→ Action item
Update the text read from each of the entries below by replacing "2273" with "2276", changing nothing else. Leave the pictures out of your answer.

→ Extracted data entries
[Start of Attachment]
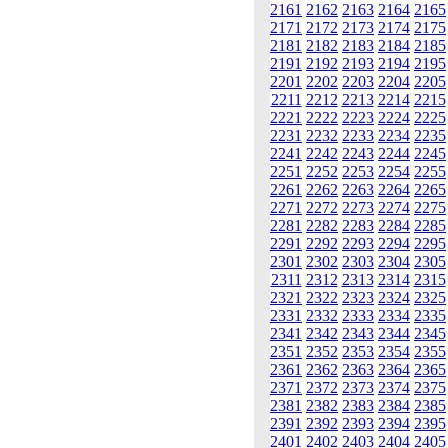
2161
2162
2163
2164
2165
2171
2172
2173
2174
2175
2181
2182
2183
2184
2185
2191
2192
2193
2194
2195
2201
2202
2203
2204
2205
2211
2212
2213
2214
2215
2221
2222
2223
2224
2225
2231
2232
2233
2234
2235
2241
2242
2243
2244
2245
2251
2252
2253
2254
2255
2261
2262
2263
2264
2265
2271
2272
2273
2274
2275
2281
2282
2283
2284
2285
2291
2292
2293
2294
2295
2301
2302
2303
2304
2305
2311
2312
2313
2314
2315
2321
2322
2323
2324
2325
2331
2332
2333
2334
2335
2341
2342
2343
2344
2345
2351
2352
2353
2354
2355
2361
2362
2363
2364
2365
2371
2372
2373
2374
2375
2381
2382
2383
2384
2385
2391
2392
2393
2394
2395
2401
2402
2403
2404
2405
[End of Attachment]
→ Task output
2161
2162
2163
2164
2165
2171
2172
2173
2174
2175
2181
2182
2183
2184
2185
2191
2192
2193
2194
2195
2201
2202
2203
2204
2205
2211
2212
2213
2214
2215
2221
2222
2223
2224
2225
2231
2232
2233
2234
2235
2241
2242
2243
2244
2245
2251
2252
2253
2254
2255
2261
2262
2263
2264
2265
2271
2272
2276
2274
2275
2281
2282
2283
2284
2285
2291
2292
2293
2294
2295
2301
2302
2303
2304
2305
2311
2312
2313
2314
2315
2321
2322
2323
2324
2325
2331
2332
2333
2334
2335
2341
2342
2343
2344
2345
2351
2352
2353
2354
2355
2361
2362
2363
2364
2365
2371
2372
2373
2374
2375
2381
2382
2383
2384
2385
2391
2392
2393
2394
2395
2401
2402
2403
2404
2405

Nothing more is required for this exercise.